Отрывок для разбора ▸

Действительно, «студент» приготовил все, как следует. В избе, очень тесной, но чистой, мы увидели на стене два листа бумаги. На одном были выписаны четким почерком распределение и количество отпускаемых продуктов, на другом — имена и фамилии обедающих.
Отслужили молебен, «студент» сделал перекличку. То, что я увидел, теперь уже меня не удивило: убогие, увечные, старики и дети толпились у столов (две кадки с положенными на них досками), и было сразу заметно, что сорок человек — это слишком мало для села. Только что начали обедать, как я услышал, что за столом оказался кто-то лишний.
— Не по закону ест кто-то, — заявил «студент». — Хлеба не хватило…
— Феська не по закону ест.
— Фесь, не по закону ты ешь, слышь, — заговорили уже кругом, толкая под локоть девочку лет тринадцати — четырнадцати, которая, однако, не обращала на эти протесты ни малейшего внимания. Я подошел со стороны и взглянул ей в лицо. Лицо у нее было совершенно серьезно, даже, пожалуй, равнодушно. Казалось, для нее не существовало кругом ничего, кроме хлеба, который она держала в руке, и чашки, стоявшей на столе. Она торопливо откусывала хлеб и тотчас же протягивала ложку к чашке, не признавая, очевидно, никакого закона, кроме права голода, и не обращая внимания на говор, как будто замечания относились не к ней.
На лицах сельской публики, пришедшей взглянуть на первый бесплатный обед, я прочел искреннее сожаление и соболезнование к «беззаконнице».
— Немая, что ли? — спросил я.
— Какое немая! Сирота это, дня два, чай, хлеба не видала.
— Как же ее не внесли, когда составляли список?
— Да ведь бродит она кое-где. На виду не было, ну, и забыли про нее. А уж как бы не записать! А то, вишь, не по закону, а поди-ка ее теперь из-за стола вытащи…
— Ни за что не вытащишь. Вишь, как припала… Голод закона не знает!
Разумеется, мне тоже пришлось признать за ней самое важное из прав — право голода, и мы тут же вписали со «студентом» ее имя в список… хотя это, по-видимому, произвело на нее так же мало впечатления, как и прежние замечания о совершаемом ею «беззаконии».
Вот сидит за столом мальчишка лет шести. Он сел первым и встал последним. Все время он ел с какой-то мрачной сосредоточенностью, между тем как мать смотрела на него со слезами на глазах. Я боялся, что мальчику повредит эта неумеренность, но меня уверили, что детям это не вредно. «От пищи им вреды не бывает. Напузырится, гляди, как клоп, а через час опять запросит. Вали, Мишка, ничего!»

Задание ▸ Перепишите, пожалуйста, точный фрагмент отрывка о бесплатном обеде: начните со слов, в которых есть «На лицах сельской», и остановитесь после «хлеба не видала.».

Фрагменты материала ▸

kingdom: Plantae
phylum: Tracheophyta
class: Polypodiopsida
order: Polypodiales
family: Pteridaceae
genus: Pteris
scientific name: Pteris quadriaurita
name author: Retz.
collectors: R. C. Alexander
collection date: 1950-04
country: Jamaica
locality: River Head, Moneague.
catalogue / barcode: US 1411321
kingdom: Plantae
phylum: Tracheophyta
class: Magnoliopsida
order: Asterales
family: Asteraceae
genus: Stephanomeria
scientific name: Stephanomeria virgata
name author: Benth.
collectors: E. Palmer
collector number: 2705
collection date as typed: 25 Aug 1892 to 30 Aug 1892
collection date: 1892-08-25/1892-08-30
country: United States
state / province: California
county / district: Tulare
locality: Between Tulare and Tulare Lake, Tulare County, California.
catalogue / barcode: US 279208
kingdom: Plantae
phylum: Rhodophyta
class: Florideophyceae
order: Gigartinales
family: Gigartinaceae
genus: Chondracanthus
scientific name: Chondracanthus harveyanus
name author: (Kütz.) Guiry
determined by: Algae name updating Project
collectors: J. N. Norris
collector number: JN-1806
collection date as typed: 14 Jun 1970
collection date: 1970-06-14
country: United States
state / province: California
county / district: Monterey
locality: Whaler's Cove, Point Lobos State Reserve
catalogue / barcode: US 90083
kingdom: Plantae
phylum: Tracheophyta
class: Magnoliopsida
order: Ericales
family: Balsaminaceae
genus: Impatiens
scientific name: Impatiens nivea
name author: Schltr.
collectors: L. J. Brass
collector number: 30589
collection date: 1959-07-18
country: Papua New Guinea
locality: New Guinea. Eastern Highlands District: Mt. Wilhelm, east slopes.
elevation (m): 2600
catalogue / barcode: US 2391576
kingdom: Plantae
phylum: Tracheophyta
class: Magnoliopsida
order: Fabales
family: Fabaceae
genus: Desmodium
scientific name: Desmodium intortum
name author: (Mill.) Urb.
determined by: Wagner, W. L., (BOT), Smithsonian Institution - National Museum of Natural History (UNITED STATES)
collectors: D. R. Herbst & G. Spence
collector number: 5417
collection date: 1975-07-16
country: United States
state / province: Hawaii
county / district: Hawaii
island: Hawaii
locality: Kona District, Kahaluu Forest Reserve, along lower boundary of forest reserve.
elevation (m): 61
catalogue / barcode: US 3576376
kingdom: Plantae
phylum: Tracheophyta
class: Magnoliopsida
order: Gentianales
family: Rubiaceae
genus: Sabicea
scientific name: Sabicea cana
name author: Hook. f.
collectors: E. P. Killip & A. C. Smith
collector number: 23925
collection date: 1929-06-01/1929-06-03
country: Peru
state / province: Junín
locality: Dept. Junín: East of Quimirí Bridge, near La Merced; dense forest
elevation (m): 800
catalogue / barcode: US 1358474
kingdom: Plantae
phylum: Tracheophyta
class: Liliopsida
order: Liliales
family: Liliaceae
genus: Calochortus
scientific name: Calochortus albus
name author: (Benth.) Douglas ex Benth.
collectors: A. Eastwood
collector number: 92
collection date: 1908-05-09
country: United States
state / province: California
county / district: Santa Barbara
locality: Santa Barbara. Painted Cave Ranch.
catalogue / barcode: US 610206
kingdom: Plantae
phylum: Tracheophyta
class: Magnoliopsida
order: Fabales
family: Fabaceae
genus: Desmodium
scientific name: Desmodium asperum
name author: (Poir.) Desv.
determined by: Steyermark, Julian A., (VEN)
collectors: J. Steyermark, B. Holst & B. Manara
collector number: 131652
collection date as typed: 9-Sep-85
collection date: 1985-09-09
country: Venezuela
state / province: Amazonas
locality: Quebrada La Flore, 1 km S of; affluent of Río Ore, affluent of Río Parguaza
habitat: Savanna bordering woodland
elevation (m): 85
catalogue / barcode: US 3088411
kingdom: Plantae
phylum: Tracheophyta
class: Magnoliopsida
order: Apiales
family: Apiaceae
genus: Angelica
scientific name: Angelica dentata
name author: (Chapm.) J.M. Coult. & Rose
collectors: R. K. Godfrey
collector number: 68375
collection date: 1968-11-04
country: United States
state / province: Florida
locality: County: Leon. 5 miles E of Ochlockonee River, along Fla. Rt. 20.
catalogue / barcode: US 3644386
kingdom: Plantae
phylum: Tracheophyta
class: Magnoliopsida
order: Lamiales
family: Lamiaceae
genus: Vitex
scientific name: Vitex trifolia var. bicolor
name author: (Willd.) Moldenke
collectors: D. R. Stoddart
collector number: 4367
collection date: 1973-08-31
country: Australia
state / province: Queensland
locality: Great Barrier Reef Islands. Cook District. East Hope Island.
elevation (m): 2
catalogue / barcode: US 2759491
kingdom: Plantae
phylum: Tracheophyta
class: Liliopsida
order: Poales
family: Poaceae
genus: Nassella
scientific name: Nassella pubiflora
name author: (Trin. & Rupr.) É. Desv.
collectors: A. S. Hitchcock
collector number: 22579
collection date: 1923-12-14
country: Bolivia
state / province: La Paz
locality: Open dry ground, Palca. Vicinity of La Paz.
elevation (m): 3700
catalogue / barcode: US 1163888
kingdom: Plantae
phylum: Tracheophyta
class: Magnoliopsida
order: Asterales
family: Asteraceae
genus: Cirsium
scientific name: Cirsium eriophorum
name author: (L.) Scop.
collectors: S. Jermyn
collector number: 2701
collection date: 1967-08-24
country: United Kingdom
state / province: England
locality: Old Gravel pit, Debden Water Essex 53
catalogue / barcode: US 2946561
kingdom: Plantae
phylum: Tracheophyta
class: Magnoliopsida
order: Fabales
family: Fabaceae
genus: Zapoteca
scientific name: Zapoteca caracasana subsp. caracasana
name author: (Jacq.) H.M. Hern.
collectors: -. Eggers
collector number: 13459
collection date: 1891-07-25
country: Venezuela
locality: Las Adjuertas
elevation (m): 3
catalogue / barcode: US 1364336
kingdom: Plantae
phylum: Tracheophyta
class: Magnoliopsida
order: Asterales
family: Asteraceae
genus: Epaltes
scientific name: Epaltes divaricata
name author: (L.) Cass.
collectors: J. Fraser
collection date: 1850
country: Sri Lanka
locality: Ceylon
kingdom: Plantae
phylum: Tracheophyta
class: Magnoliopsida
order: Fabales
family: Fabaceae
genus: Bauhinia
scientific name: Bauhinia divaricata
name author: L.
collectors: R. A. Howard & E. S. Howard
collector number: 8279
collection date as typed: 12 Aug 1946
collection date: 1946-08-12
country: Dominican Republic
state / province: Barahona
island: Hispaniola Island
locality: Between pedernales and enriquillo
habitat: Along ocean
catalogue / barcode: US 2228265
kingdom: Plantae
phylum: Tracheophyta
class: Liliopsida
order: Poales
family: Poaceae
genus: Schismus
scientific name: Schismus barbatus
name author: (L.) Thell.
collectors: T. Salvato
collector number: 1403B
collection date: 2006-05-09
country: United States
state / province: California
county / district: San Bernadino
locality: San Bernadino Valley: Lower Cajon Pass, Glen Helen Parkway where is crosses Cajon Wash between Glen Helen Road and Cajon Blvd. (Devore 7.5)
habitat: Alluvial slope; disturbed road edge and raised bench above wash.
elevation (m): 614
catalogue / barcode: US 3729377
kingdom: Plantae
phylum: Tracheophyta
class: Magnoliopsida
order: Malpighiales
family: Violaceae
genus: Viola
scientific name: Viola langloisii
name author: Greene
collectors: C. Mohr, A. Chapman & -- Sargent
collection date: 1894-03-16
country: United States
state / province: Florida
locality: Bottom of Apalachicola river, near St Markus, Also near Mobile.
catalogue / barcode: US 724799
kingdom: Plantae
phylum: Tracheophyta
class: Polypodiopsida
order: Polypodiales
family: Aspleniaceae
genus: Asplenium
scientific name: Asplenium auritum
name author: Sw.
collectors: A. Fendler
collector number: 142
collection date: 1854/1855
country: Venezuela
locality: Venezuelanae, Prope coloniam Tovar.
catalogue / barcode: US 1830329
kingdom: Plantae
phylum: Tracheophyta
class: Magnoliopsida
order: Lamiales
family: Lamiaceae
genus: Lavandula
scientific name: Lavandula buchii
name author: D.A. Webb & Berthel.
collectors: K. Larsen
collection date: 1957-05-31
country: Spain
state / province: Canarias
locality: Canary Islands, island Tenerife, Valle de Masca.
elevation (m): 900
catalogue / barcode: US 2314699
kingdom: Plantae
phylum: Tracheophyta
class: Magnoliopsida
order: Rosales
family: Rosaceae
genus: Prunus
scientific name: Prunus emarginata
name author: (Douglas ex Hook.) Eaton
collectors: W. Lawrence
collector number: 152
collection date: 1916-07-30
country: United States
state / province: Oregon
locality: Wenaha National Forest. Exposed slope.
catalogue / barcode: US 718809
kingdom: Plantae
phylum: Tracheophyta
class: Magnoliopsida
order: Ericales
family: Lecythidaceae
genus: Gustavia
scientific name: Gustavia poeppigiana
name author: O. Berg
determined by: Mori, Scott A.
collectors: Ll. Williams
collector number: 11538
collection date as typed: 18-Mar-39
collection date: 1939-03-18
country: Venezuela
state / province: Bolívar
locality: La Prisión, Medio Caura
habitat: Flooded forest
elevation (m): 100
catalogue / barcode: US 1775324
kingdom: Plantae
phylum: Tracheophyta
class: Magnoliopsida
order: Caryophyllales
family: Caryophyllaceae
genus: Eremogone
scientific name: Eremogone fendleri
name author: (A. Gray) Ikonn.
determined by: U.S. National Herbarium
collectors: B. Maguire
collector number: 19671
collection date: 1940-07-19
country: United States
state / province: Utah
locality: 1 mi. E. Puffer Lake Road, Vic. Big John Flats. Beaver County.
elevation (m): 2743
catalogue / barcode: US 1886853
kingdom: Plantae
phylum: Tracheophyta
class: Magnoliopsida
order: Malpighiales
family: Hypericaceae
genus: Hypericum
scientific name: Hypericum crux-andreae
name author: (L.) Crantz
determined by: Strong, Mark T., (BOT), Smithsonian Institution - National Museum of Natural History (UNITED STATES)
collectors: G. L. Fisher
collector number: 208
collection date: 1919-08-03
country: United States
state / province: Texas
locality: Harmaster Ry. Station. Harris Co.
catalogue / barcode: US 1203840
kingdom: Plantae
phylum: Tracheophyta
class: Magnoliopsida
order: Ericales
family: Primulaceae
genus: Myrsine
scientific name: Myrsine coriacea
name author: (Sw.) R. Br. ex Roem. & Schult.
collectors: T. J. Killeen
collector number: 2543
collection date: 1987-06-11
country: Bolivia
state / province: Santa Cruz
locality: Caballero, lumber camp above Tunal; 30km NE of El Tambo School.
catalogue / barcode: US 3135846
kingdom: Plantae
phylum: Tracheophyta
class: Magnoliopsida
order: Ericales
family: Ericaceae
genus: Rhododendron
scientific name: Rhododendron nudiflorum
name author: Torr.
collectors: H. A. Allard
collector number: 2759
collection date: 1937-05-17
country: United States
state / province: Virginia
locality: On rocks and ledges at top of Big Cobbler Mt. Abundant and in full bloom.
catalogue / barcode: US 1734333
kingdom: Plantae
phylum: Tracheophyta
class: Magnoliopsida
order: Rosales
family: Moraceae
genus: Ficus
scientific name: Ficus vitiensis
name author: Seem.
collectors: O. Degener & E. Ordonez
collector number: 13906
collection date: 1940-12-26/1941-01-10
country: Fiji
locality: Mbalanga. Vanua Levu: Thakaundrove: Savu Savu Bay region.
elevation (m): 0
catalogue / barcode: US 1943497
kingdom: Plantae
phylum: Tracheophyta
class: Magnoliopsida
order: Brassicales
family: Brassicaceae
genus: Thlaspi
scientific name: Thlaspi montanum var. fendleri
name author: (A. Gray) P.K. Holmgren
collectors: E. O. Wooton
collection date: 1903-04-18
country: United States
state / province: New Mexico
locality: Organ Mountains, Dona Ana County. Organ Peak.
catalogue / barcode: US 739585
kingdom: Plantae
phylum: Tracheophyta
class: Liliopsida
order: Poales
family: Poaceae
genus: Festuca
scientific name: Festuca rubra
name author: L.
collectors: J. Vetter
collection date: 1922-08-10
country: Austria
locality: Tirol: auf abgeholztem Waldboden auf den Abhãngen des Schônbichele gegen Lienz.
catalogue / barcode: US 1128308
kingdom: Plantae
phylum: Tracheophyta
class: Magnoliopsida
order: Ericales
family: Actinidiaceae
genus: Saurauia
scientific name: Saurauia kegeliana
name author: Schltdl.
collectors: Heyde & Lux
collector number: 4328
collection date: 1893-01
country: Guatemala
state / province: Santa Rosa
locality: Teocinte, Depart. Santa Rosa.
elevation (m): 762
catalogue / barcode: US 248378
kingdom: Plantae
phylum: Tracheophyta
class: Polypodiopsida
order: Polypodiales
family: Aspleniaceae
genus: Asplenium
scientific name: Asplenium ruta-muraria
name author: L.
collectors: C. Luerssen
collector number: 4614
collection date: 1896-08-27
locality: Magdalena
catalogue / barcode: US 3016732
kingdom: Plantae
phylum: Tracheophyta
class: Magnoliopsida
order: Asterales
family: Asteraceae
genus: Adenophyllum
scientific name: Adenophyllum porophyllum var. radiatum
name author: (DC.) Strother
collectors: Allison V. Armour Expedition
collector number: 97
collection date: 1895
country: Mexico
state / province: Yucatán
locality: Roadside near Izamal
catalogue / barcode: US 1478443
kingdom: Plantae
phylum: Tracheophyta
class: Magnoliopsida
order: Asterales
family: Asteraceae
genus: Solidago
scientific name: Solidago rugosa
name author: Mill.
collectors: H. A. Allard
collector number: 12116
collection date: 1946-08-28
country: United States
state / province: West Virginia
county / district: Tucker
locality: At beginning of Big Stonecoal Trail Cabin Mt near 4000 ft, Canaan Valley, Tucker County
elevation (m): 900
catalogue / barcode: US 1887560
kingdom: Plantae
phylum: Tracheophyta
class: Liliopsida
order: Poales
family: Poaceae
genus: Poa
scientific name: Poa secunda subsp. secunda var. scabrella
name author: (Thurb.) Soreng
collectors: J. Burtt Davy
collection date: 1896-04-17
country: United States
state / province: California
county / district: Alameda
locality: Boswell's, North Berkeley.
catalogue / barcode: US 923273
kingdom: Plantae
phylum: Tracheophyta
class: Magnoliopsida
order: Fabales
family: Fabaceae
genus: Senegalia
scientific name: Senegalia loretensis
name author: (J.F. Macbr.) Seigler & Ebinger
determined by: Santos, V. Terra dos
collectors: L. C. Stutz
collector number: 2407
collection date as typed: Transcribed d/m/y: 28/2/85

Ответ ▸
На лицах сельской публики, пришедшей взглянуть на первый бесплатный обед, я прочел искреннее сожаление и соболезнование к «беззаконнице».
— Немая, что ли? — спросил я.
— Какое немая! Сирота это, дня два, чай, хлеба не видала.